What needs to be done: Write the next part of the blog post about the City Human Rights Law ruling in Cadet-Legros v. New York University Hospital, starting after its last sentence.

Extracted text:
Wednesday, December 16, 2015

Plaintiffs do not always win under the City Human Rights Law

The New York City Human Rights Law is regarded as a "pro-plaintiff" civil rights law, mostly because it reaches further than federal and state law. In the employment discrimination context, the First Department has been issuing rulings that make it clear that the City law should be liberally construed. But not everyone wins under the City law.

The case is Cadet-Legros v. New York University Hospital, issued on December 8. Plaintiff is a black woman who worked at the Hospital. Over time, she received a series of warnings, then final warnings, before management terminated her employment. Plaintiff then sued for racial discrimination, claiming the employer's articulated reasons for her termination were pretextual and that decisionmakers had made racially-coded statements. The First Department disagrees, and the case is dismissed. But along the way, the Court offers more guidance on how this law works, and how it differs from federal and state law.

In cases like this, "the court should focus on whether the defendant has sufficiently met its burden, as the moving party, of showing that, based on the evidence before the court and drawing all reasonable inferences in plaintiff's favor, no jury could find defendant liable under any of the evidentiary routes [applicable to discrimination cases]." One way for a plaintiff to defeat summary judgment is by offering some evidence that at least one of the reasons proffered by defendant is false, misleading, or incomplete." If the plaintiff can accomplish this, "such evidence of pretext should in almost every case indicate to the court that a motion for summary judgment must be denied."

Data excerpts:
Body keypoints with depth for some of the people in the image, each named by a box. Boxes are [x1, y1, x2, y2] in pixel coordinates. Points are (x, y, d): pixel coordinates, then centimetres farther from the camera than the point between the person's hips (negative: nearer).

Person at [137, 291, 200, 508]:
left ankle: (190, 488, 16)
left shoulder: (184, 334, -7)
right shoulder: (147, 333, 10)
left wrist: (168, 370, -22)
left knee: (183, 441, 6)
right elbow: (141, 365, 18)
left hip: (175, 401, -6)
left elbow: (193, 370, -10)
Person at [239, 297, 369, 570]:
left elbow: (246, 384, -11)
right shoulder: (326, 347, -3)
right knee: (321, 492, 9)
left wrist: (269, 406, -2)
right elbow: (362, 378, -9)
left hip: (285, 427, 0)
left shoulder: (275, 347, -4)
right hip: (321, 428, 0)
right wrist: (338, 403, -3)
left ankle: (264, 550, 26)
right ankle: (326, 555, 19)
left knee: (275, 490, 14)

Reply to the task:
The Court goes on: "This is because once a plaintiff introduces 'pretext' evidence, 'a host of determinations properly made only by a jury come into play, such as whether a false[, misleading, or incomplete] explanation constitutes evidence of consciousness of guilt, an attempt to cover up the alleged discriminatory conduct, or an improper discriminatory motive coexisting with other legitimate reasons.' This formulation, founded on the uniquely broad and remedial purposes of the City HRL, provides the framework for evaluating the sufficiency of evidence, and differs significantly from federal civil rights law (by assigning, for example, more weight to the possibility that a pretextual justification reflects consciousness of guilt)."

A few points. First, unlike the Second Circuit's interpretation of Title VII, the City law allows the plaintiff to reach a jury on pretext alone. In other words, if plaintiff belongs to a protected class and can show the employer offered a bogus reason for her discharge, that's enough to permit a finding of discriminatory intent. Also, even if the employer offers a variety of reasons, plaintiff's evidence that only one of those reasons is false is enough to win the case. This goes much further than most federal courts in Title VII cases.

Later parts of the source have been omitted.